I won’t say it’s been a record season for me though, as I had an especially difficult time keeping big fish on the line earlier in the season. I’m not sure if I’ve finally shaken the dust off my streamer fishing skills, or if the trout have had a change in attitude (or both), but hook-ups with big fish have picked up somewhat over the last month for me. I suppose I can also attribute this to the arrival of warmer weather and the corresponding increase in night fishing success.
The above fish was caught just past dark on a last-minute trip to the river after work. I had tied a couple realistic stonefly patterns using some newly ordered Hemingway wings and I was hoping to give them a try. However, forgetting about the rain we had the day before, I was greeted by a chocolate colored river when I arrived.
The stoneflies were definitely out, but the fish were too busy dealing with the low visibility to care much. I haven’t been finding a lot of time to tie flies this year, so I’ve been keeping a vice and box of tying supplies in my truck for emergencies. My supply of articulated streamers was in shambles, so I decided to tie one in the back of the truck before hitting the river. I went with a bright color given the water conditions.
The result was four big fish in a couple hours, although only two were landed.
As is usual for me, big streamers and mouse patterns have been moving most of my larger fish. I’ve had a couple nice fish on stoneflies as well on the clearer days and I know for a fact that nymphs have also been catching a lot of big fish for people this year – in pretty much all water conditions.
Most of my trout (but not all) have also been caught past dark this month, largely because my weekends have been a write-off and fishing after work often doesn’t get me to the river until 7 or 8 o’clock. The fish below was another memorable one that smashed a streamer early evening in some more off-colored water.
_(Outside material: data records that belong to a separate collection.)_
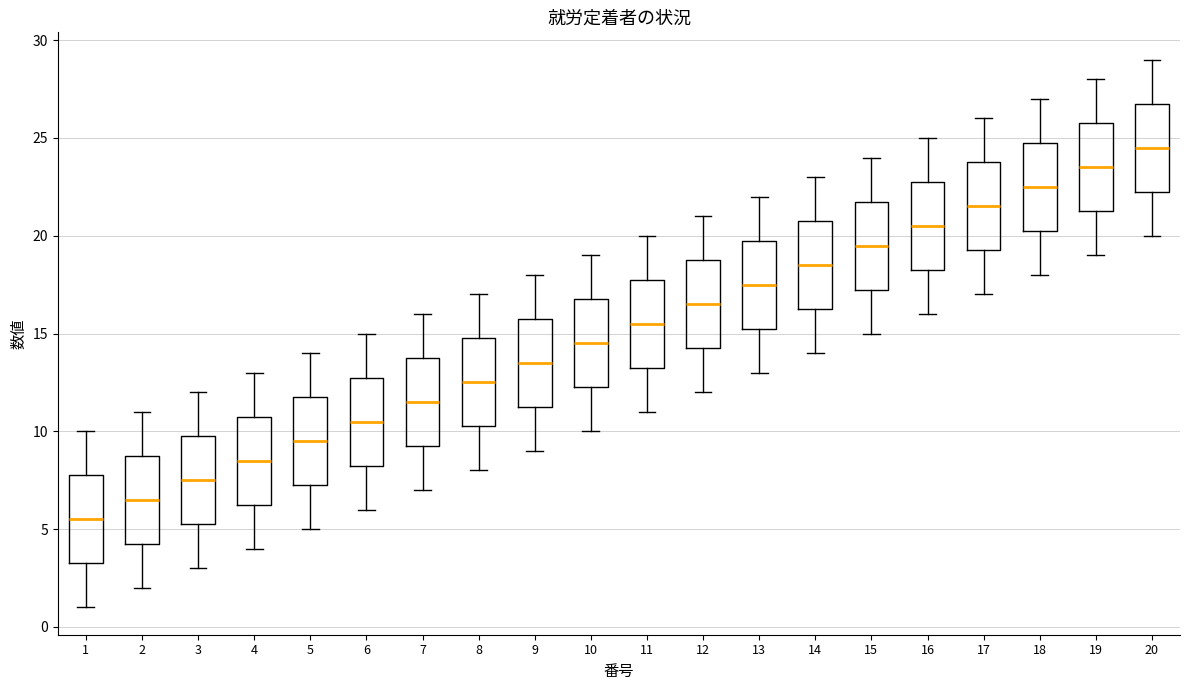

Reading left to right, transcribe this box plot: for each box, give where its median line is, the range the box spans, and where its two whiskers end, as read against the y-axis. The values are not printed on the chart, so give them approximately, as read against the axis.

1: median 5.5, box 3.5 to 8.0, whiskers 1.0 to 10.0
2: median 6.5, box 4.5 to 9.0, whiskers 2.0 to 11.0
3: median 7.5, box 5.5 to 10.0, whiskers 3.0 to 12.0
4: median 8.5, box 6.5 to 11.0, whiskers 4.0 to 13.0
5: median 9.5, box 7.5 to 12.0, whiskers 5.0 to 14.0
6: median 10.5, box 8.5 to 13.0, whiskers 6.0 to 15.0
7: median 11.5, box 9.5 to 14.0, whiskers 7.0 to 16.0
8: median 12.5, box 10.5 to 15.0, whiskers 8.0 to 17.0
9: median 13.5, box 11.5 to 16.0, whiskers 9.0 to 18.0
10: median 14.5, box 12.5 to 17.0, whiskers 10.0 to 19.0
11: median 15.5, box 13.5 to 18.0, whiskers 11.0 to 20.0
12: median 16.5, box 14.5 to 19.0, whiskers 12.0 to 21.0
13: median 17.5, box 15.5 to 20.0, whiskers 13.0 to 22.0
14: median 18.5, box 16.5 to 21.0, whiskers 14.0 to 23.0
15: median 19.5, box 17.5 to 22.0, whiskers 15.0 to 24.0
16: median 20.5, box 18.5 to 23.0, whiskers 16.0 to 25.0
17: median 21.5, box 19.5 to 24.0, whiskers 17.0 to 26.0
18: median 22.5, box 20.5 to 25.0, whiskers 18.0 to 27.0
19: median 23.5, box 21.5 to 26.0, whiskers 19.0 to 28.0
20: median 24.5, box 22.5 to 27.0, whiskers 20.0 to 29.0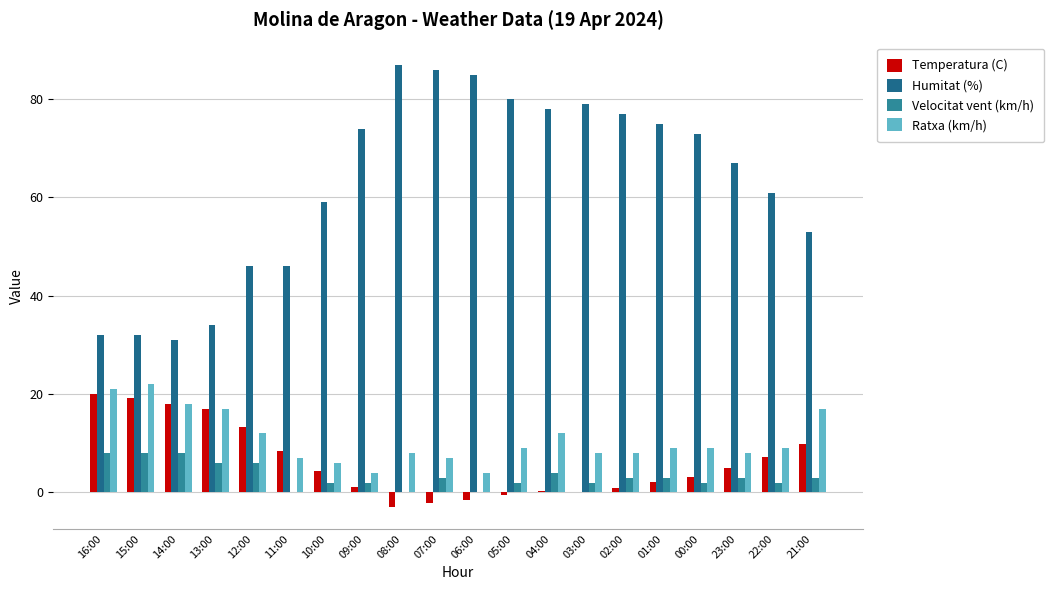

Rank the series at 07:00 from lowest to highest value.

Temperatura (C), Velocitat vent (km/h), Ratxa (km/h), Humitat (%)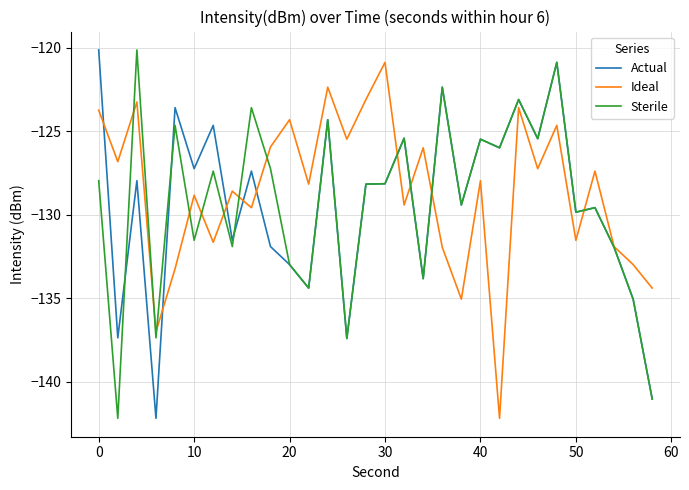

In Ideal, how many points are higher than both neighbors (excluding endpoints)?

11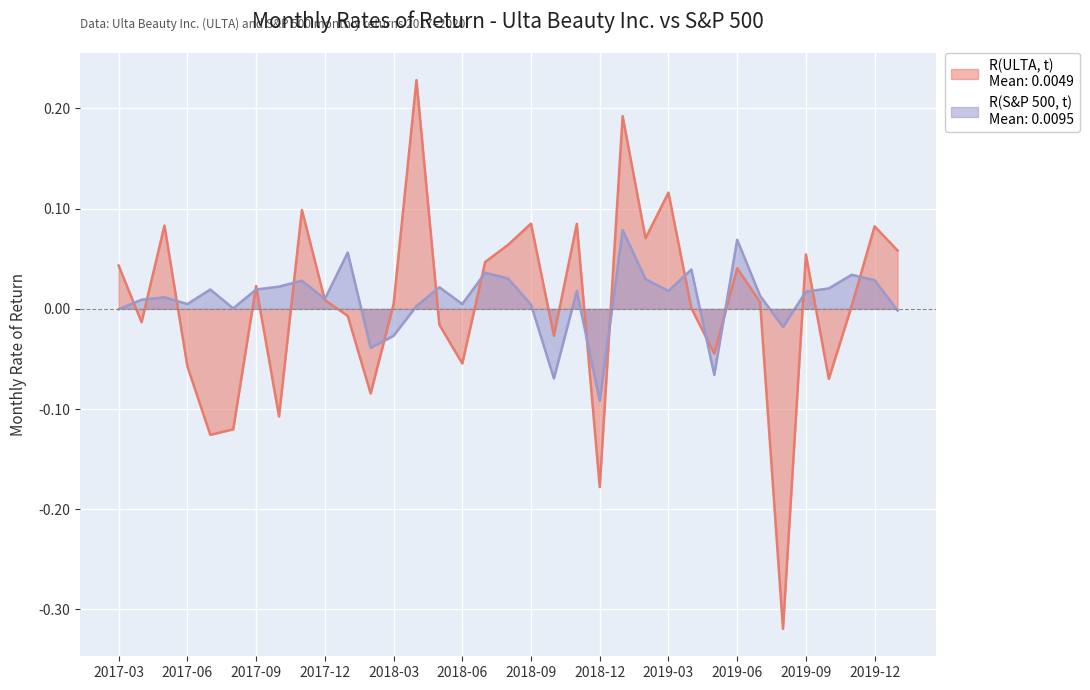

At which category is the sum across all series the highest?

2019-01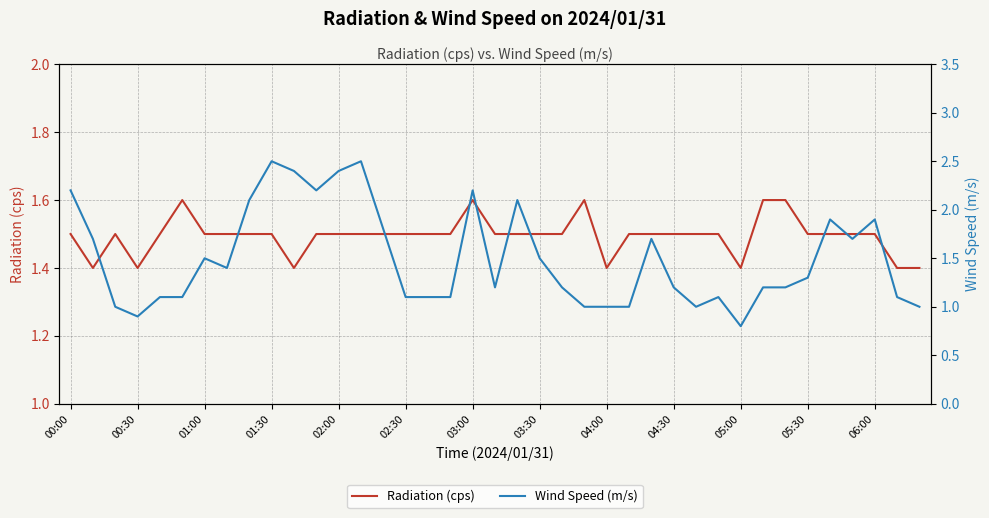

Which series has the largest total across all categories?

Wind Speed (m/s)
This fish was followed up by yet another decent brown shortly past dark on the same night – and it was preceded by a slightly larger one a week earlier.
Needless to say, it’s been a pretty good season this year if you’ve been willing to put away the dry flies and emergers and fish meatier flies. I don’t expect this to let up any time soon, but hopefully we’ll be treated to some good dry fly days as well.
We still have lots to look forward to in August… terrestrials, late Isonychia, the understated White Miller, perhaps some straggler stoneflies and of course, even better night fishing. If you’re a masochist, there’s also the Trico hatches.